Couple's time of death is disputed Doctor testifies Dietzes didn't die together.


From the start, Baltimore County prosecutors have argued that John G. Dietz Jr. and his wife, Lillian, were beaten, stabbed and shot point-blank in the stomach with a shotgun in their farmhouse bedroom.

But yesterday in Circuit Court, an expert medical witness for the defense testified that because of "dramatic differences" in body decomposition, the Dietzes must have been killed at different times, or in different places.

The couple, both 63, were found slain in their bedroom Oct. 28, 1990. The prosecution contends that they were murdered by their adopted son, John G. Dietz III, in the early morning hours of Oct. 25, 1990.

Dietz, 28, has been on trial for a week. The prosecution rested yesterday, and Leslie Stein, Dietz's court-appointed lawyer, put on a brief defense that did not include testimony by Dietz himself. Judge John G. Turnbull said the case would likely go to the jury Monday.

Dr. John E. Adams, a forensic pathologist with 30 years' experience, told the jury of seven men and five women yesterday that the elder Dietz's body was drastically more decomposed than his wife's body.
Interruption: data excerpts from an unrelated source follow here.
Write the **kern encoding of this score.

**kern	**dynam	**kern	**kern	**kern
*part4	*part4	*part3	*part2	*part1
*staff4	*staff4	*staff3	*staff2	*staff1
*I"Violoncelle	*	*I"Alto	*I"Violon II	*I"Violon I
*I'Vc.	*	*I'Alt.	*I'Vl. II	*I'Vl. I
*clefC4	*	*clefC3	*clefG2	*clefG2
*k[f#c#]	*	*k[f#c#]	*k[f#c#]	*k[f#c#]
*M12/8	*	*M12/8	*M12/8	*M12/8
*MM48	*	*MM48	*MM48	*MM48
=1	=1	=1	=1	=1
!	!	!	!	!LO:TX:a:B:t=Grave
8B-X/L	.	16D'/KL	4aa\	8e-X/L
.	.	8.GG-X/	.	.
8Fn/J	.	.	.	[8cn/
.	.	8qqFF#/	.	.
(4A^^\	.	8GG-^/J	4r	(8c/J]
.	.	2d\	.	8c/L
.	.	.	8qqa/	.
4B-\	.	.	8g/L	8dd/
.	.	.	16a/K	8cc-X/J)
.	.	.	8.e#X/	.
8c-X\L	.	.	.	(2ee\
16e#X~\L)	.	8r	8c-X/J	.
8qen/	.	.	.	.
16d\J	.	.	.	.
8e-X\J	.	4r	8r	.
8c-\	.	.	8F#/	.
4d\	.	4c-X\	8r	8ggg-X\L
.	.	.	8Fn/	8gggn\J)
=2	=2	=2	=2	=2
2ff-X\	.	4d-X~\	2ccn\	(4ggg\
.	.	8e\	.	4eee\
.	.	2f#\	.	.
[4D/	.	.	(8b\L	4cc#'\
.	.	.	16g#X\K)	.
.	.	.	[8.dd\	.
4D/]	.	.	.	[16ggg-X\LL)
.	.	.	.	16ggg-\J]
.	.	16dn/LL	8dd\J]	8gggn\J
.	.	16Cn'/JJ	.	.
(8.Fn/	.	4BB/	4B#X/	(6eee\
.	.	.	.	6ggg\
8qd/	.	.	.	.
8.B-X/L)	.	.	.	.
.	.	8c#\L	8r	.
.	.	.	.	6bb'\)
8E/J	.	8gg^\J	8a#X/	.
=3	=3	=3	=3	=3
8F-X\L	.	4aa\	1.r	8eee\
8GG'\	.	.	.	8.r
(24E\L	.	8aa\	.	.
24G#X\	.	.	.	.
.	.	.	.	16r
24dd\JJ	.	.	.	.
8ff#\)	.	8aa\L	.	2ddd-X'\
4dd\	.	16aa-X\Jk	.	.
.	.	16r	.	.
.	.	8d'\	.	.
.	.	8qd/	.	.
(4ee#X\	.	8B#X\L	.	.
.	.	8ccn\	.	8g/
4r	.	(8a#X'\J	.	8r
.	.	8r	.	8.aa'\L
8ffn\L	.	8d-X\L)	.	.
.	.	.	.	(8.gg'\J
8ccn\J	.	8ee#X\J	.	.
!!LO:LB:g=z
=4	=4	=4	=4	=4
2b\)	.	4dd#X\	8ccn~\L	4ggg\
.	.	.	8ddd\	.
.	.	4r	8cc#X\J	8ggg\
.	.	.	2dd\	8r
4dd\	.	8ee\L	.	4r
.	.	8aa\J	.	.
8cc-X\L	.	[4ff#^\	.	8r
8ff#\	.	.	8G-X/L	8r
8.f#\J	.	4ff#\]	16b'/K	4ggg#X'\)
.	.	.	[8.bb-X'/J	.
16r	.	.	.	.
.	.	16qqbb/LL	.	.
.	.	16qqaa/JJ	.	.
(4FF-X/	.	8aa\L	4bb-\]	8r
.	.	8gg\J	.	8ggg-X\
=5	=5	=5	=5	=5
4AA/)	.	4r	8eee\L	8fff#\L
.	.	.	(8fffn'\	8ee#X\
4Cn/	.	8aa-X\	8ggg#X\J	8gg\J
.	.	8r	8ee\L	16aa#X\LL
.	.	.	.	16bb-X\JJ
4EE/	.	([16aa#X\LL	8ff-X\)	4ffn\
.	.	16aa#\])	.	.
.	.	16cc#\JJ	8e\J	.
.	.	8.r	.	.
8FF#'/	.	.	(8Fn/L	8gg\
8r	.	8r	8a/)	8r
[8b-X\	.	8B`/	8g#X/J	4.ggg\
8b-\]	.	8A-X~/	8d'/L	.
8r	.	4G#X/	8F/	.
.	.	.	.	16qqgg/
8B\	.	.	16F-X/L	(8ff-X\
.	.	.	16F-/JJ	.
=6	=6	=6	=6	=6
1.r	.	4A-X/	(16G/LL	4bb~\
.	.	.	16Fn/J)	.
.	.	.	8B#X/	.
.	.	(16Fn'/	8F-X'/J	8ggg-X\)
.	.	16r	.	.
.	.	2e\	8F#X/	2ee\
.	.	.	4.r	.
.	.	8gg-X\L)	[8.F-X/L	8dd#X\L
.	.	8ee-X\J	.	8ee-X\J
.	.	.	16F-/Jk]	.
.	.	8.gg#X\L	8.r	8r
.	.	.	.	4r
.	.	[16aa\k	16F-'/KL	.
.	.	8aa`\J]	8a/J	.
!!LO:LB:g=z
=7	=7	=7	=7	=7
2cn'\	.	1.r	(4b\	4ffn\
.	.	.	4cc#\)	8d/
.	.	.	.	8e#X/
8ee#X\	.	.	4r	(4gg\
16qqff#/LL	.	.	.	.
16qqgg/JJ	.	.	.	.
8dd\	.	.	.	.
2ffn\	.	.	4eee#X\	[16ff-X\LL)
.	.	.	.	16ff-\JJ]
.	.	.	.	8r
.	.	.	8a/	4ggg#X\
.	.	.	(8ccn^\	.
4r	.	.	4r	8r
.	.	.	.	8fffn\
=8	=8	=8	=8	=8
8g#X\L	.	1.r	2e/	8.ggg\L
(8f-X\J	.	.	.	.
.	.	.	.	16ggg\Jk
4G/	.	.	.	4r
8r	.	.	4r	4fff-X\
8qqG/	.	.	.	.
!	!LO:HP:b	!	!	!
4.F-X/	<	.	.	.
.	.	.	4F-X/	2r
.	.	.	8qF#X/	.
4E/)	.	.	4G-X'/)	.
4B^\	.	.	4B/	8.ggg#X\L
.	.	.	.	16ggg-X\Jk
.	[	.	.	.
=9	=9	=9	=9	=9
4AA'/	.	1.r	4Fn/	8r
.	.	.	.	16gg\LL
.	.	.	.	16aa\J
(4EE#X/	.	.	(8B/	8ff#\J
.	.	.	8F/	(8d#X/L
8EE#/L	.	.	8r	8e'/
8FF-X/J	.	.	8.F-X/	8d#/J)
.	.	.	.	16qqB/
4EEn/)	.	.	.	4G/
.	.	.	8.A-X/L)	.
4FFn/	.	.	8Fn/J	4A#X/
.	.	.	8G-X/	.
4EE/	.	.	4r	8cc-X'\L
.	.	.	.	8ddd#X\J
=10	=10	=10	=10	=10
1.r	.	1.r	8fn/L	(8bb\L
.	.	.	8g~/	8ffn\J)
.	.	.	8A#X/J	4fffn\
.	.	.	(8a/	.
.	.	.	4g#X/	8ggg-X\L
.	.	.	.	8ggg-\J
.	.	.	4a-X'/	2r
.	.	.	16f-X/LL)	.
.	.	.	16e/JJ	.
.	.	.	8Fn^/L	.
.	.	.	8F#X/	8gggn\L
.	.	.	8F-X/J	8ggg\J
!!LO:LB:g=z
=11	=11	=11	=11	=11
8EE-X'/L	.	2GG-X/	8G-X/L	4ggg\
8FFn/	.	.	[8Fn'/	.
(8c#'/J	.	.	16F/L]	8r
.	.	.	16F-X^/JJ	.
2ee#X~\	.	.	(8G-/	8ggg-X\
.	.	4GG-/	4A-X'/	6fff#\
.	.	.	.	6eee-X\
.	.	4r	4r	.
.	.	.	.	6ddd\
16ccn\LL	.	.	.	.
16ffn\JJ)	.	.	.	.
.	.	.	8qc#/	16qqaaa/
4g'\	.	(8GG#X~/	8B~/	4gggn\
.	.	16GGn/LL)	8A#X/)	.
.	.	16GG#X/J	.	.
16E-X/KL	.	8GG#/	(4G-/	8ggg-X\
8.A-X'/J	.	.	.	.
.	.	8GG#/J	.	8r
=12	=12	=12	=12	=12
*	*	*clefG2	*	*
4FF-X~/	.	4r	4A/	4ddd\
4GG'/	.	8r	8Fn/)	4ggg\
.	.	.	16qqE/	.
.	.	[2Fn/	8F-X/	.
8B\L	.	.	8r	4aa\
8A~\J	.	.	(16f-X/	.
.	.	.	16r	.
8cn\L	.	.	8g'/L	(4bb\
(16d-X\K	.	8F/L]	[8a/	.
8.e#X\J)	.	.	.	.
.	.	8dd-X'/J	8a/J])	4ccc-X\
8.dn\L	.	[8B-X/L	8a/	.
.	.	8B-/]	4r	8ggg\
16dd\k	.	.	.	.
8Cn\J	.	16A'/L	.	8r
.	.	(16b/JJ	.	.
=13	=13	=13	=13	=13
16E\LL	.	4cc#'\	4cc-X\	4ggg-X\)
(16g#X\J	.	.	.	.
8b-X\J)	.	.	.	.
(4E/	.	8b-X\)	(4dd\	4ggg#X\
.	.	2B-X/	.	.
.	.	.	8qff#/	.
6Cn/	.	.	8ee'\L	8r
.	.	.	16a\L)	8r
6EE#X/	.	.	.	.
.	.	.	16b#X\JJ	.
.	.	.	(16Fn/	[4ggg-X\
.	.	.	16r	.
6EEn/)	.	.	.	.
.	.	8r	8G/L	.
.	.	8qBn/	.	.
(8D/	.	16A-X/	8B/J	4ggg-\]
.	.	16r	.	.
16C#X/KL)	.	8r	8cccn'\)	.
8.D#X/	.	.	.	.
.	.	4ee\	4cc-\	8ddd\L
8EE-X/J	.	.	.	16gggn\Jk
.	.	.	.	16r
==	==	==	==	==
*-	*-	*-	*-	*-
According to Adams, the body of John Dietz Jr., which was found lying on the bedroom floor, showed signs of serious decomposition. There was advanced "skin slippage" and "blistering," Adams said, and the brain had liquefied.

By contrast, Mrs. Dietz's body, which was found lying on one of the twin beds, showed less serious signs of decomposition. Her body had not yet passed through rigor mortis, or hardening of the muscles after death, as her husband's had.

To assume they had been killed at the same time in the same room, Adams testified, would mean the husband's corpse would have had to have been exposed to 20 to 30 degrees more heat.

"The only other conclusion is that they died at different times," Adams said.

James O. Gentry Jr., one of two prosecutors on the case, suggested during cross-examination that Mr. Dietz's body could have been warmer because he was on the floor, next to a baseboard heater. But Adams did not agree.

At the close of yesterday's session, Stein said Adams' testimony undermines the prosecution's theory of the case and hurts its chances of getting the death penalty.

Earlier, at the close of the state's case, the judge threw out charges of burglary and robbery, saying there was not enough evidence to convict.

The dismissal of the two felony charges means the state's only way to obtain a death sentence is to prove that the murders happened at the same time, and that one was the aggravating circumstance of the other.

"It's sinking fast," said Stein, on the state's chances of getting a death sentence.

In other defense testimony, a resident of Chadwick Manor, which is across Interstate 70 from the Dietzes' 18-acre horse farm, said he saw a man put a briefcase into a red Camaro with handicapped license plates and a tow hitch on Oct. 27, a day before the bodies were found.

The description of the car matches that of a red Camaro that was stolen from the Dietz farm and later recovered at Chadwick Manor.

The witness, Mark Brown, 16, a Woodlawn High School student, said the man he saw by the car wore a baseball cap and had the initials "D.J." shaved in the back of his close-cropped hair.

Asked if the defendant was the man he saw that day, Brown said, "He is not."

August Dietz, a first cousin of the slain Mr. Dietz, also testified that about 5:30 p.m. Oct. 25 he saw the Dietzes' red Camaro driving away from the Dietz farm, followed closely by a black four-wheel-drive truck. Both vehicles had their lights out as they passed him, Dietz said.

Stein said August Dietz's testimony is important because earlier testimony from the defendant's girlfriend proved he was at her house watching television at that time.